*THE DATA:*
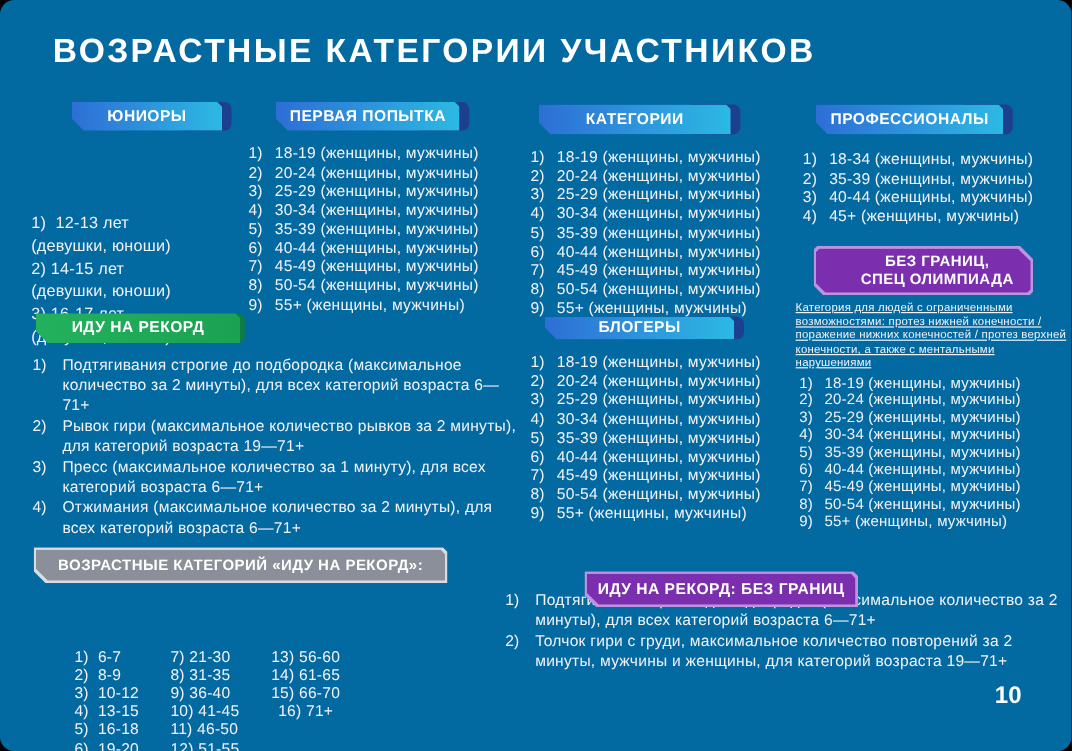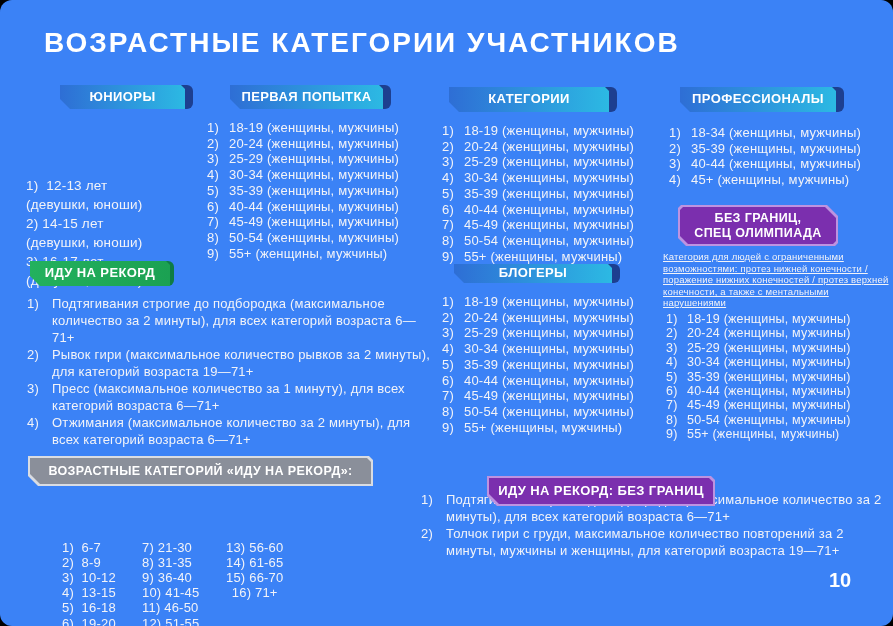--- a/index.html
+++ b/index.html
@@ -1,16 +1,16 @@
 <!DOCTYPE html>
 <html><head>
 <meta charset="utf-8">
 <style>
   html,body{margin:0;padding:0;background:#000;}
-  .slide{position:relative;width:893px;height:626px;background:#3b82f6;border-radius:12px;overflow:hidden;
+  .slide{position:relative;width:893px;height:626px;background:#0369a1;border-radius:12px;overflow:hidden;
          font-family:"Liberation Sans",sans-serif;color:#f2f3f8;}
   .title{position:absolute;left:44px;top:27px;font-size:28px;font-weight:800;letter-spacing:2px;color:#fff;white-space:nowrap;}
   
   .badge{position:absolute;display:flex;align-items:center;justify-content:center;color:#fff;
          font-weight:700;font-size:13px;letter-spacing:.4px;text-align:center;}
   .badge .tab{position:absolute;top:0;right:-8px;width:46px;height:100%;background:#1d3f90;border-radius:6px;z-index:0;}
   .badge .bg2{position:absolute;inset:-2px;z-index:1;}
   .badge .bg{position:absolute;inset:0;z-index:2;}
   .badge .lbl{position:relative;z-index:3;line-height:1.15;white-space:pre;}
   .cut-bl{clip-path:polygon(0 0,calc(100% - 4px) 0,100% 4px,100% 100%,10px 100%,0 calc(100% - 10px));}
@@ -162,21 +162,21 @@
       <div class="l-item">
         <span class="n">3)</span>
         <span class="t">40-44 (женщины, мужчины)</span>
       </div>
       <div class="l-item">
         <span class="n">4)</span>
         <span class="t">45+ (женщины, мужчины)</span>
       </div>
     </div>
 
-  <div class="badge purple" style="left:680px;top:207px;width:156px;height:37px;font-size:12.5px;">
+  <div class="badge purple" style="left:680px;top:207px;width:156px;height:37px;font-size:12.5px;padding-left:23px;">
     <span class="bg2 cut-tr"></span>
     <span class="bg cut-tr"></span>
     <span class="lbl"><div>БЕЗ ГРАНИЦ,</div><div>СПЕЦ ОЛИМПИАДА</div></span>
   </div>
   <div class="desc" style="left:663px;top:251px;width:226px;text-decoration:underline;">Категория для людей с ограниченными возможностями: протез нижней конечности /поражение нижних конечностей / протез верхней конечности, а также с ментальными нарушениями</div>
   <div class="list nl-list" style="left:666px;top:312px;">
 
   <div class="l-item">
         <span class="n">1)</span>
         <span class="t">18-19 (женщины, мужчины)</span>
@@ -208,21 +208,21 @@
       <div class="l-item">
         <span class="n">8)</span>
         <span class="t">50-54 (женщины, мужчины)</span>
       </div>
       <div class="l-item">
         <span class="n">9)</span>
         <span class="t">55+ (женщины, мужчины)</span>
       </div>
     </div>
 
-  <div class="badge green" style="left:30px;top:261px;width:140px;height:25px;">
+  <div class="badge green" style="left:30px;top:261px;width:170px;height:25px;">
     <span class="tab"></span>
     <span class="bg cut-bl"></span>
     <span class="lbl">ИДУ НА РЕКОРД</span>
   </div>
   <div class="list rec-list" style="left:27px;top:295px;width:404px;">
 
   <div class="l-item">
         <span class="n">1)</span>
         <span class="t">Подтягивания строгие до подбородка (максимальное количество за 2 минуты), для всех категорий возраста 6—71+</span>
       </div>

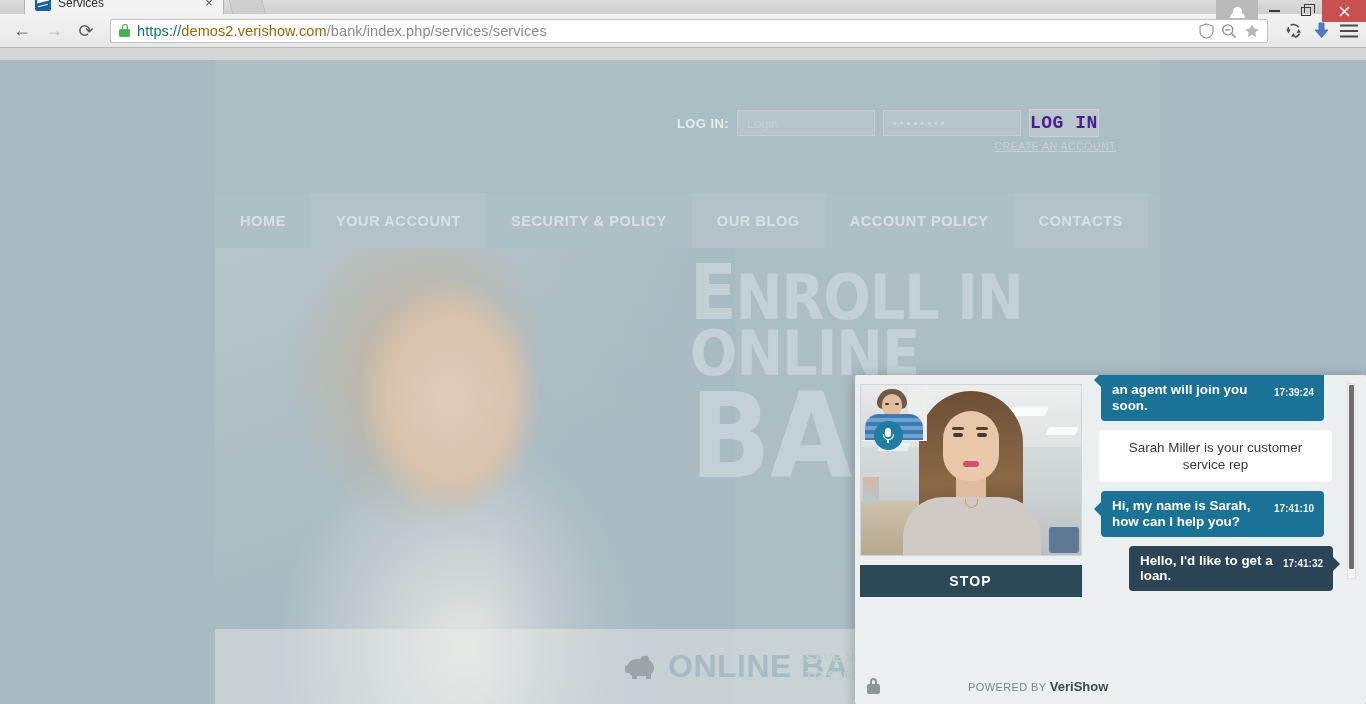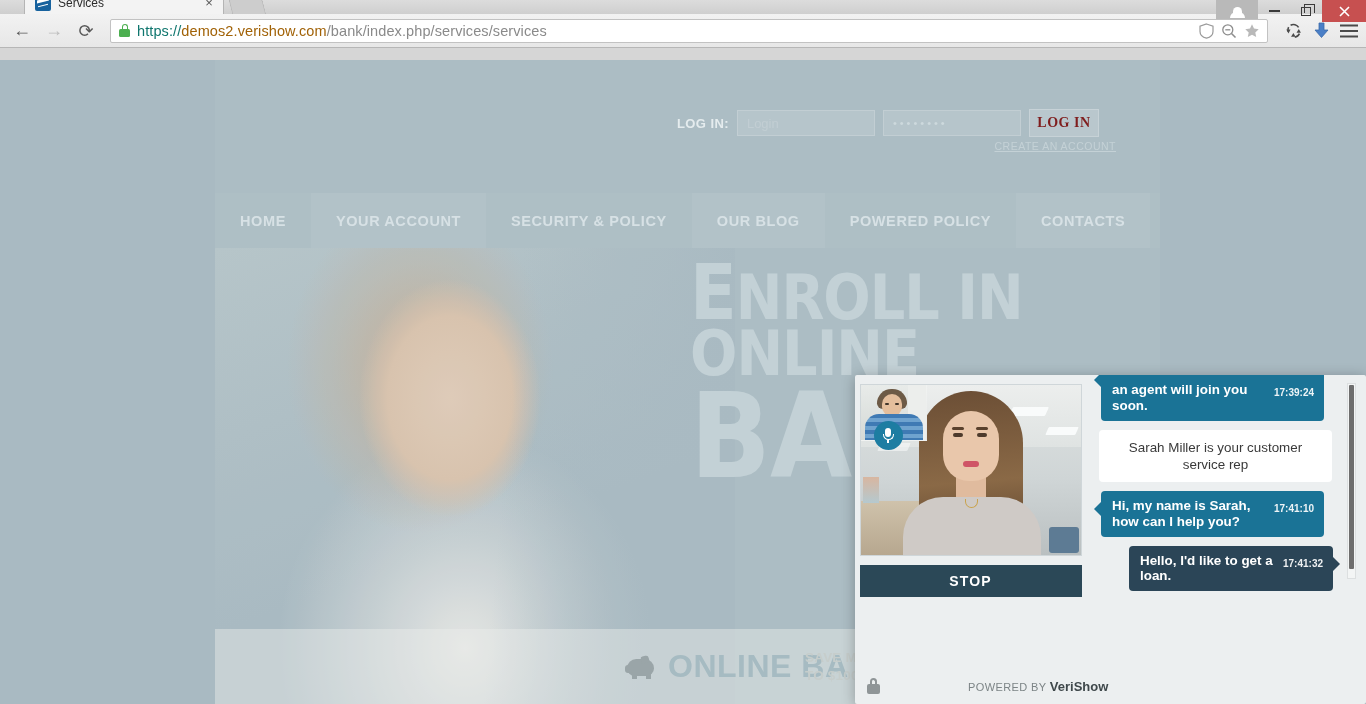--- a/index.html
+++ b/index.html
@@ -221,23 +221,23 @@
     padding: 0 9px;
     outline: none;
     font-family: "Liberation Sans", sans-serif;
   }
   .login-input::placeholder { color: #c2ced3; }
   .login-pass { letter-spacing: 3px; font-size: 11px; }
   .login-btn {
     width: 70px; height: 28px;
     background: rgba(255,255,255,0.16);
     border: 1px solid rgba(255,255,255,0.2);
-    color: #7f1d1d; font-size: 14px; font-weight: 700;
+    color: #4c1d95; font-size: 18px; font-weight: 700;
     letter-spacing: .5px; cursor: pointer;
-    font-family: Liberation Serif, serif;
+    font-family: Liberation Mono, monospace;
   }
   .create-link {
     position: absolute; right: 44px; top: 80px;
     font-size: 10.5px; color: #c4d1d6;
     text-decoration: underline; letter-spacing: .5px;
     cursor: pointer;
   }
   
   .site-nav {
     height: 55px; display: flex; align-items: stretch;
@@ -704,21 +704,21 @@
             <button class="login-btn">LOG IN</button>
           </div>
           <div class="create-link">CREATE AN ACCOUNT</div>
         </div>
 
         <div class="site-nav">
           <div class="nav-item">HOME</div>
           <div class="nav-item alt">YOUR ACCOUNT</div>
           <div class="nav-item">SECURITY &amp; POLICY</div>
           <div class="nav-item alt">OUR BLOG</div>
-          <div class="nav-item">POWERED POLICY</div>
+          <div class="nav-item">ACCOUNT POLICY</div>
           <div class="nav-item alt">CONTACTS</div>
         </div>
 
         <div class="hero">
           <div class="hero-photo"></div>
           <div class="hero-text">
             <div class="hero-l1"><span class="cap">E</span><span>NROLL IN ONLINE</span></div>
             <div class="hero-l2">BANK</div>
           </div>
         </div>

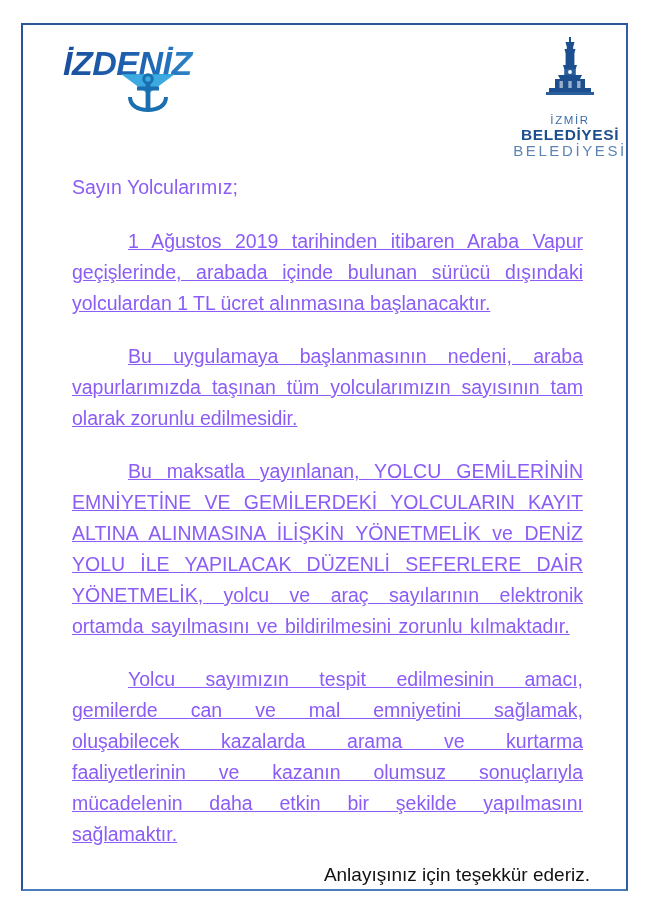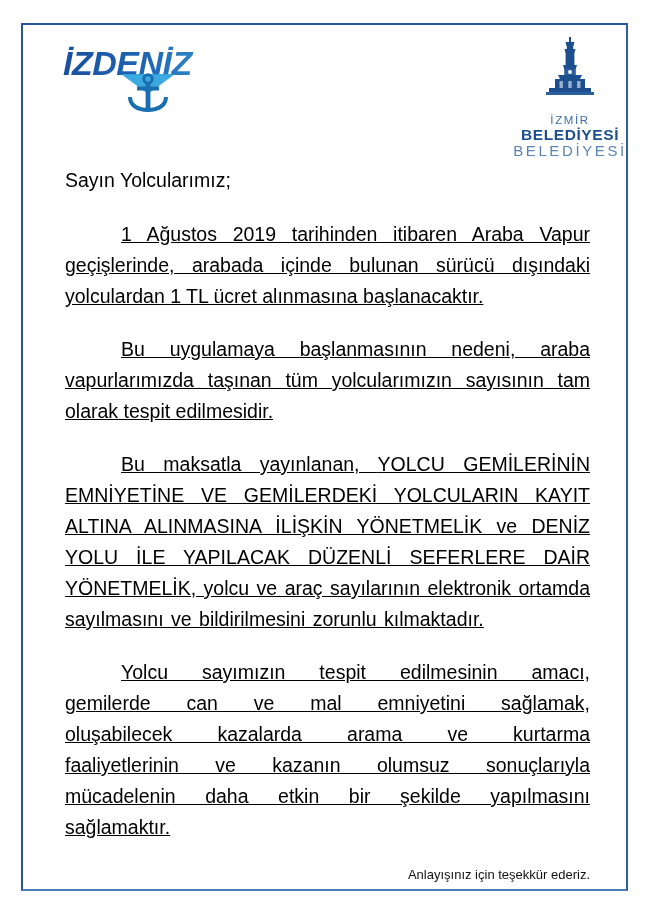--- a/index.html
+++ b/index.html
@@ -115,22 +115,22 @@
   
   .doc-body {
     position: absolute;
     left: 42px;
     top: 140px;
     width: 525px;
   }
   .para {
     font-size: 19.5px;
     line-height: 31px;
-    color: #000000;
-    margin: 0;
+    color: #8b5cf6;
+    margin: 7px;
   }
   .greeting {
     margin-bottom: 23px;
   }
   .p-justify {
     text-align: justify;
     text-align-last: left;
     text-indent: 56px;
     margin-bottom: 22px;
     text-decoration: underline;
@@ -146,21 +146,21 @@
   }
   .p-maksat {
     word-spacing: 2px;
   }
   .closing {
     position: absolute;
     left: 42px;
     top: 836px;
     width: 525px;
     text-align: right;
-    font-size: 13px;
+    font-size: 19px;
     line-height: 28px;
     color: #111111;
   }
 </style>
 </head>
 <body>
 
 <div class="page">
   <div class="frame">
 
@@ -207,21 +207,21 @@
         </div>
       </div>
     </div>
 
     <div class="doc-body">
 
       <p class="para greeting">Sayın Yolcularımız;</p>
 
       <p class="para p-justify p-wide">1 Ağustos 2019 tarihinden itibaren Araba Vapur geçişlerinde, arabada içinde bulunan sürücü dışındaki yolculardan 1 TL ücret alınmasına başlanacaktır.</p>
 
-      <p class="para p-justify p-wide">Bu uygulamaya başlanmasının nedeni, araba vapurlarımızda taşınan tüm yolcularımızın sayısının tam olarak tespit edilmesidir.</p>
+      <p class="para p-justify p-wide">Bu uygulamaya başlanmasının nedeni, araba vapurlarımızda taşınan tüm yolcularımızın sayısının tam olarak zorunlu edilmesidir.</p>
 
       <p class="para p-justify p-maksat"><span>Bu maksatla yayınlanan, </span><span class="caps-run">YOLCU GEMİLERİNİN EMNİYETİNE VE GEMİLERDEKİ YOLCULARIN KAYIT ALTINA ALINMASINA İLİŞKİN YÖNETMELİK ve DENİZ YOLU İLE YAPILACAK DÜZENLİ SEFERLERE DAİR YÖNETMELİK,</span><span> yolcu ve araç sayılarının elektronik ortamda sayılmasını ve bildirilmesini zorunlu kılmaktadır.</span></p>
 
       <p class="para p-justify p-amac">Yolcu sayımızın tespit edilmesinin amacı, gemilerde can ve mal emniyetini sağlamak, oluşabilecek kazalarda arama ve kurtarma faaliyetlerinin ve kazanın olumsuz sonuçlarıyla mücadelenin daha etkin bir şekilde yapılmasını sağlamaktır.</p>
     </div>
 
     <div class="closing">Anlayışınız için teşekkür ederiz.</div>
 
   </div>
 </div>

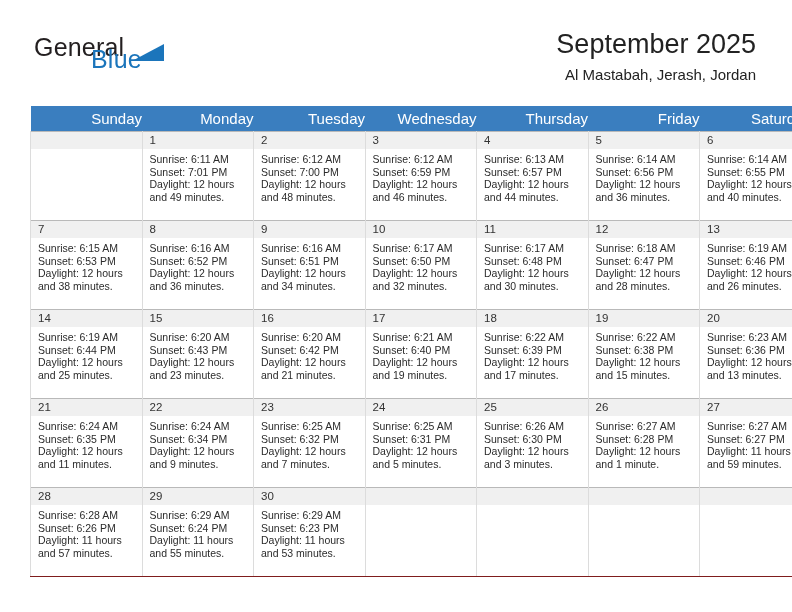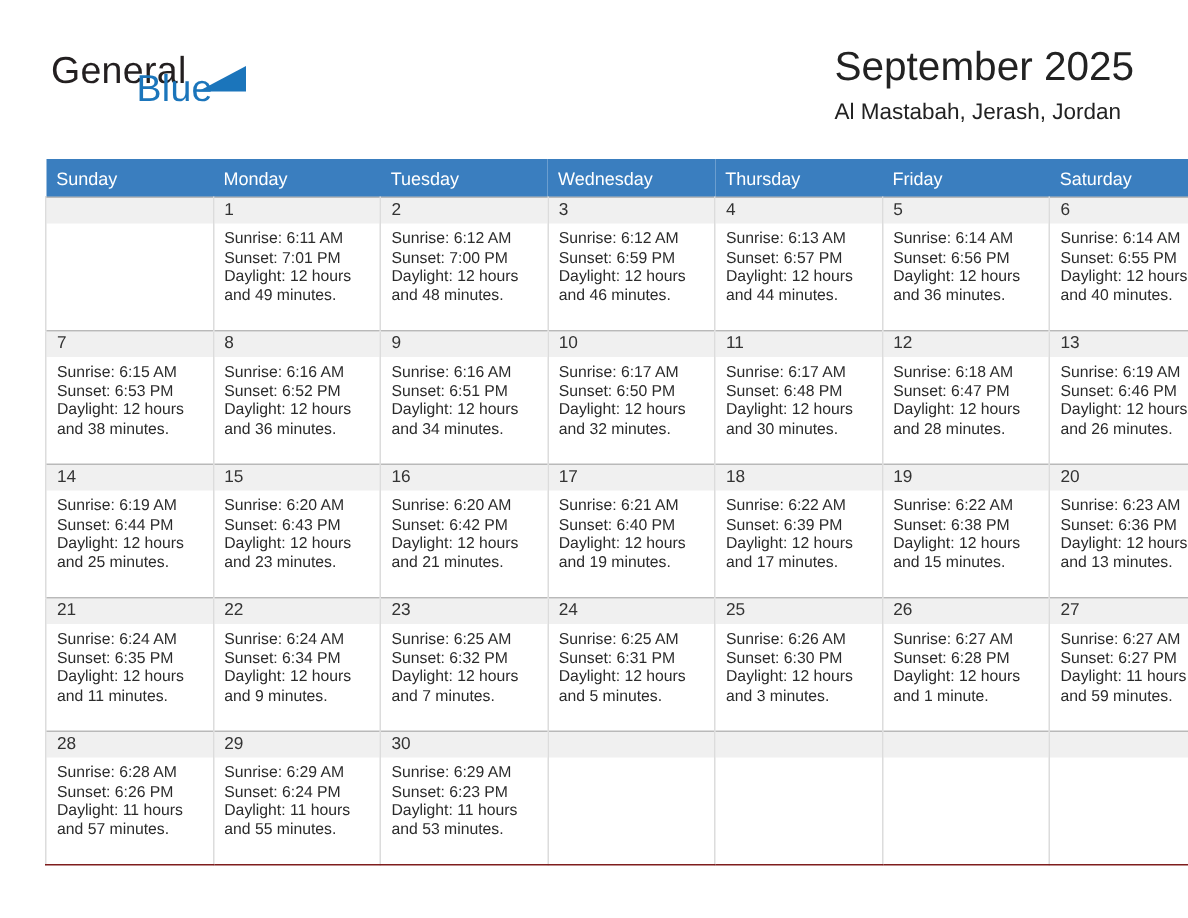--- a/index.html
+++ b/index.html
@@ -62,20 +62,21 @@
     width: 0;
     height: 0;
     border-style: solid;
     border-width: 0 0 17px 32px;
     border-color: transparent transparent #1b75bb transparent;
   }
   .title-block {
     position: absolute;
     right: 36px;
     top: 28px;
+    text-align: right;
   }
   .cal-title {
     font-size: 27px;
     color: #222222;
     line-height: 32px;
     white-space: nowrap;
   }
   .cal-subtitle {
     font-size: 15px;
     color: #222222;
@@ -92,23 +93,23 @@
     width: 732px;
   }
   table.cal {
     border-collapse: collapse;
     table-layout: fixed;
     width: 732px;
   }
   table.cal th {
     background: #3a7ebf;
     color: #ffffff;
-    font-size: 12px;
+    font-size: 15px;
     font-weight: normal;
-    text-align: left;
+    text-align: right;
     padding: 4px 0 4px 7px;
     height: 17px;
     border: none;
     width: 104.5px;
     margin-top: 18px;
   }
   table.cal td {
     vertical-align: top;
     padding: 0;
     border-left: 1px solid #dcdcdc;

*WHAT YOU ARE ASKED TO DO:* Some lines above may contain the string "style". State how many of them the records have, and nothing more.

*YOUR RESPONSE:* 10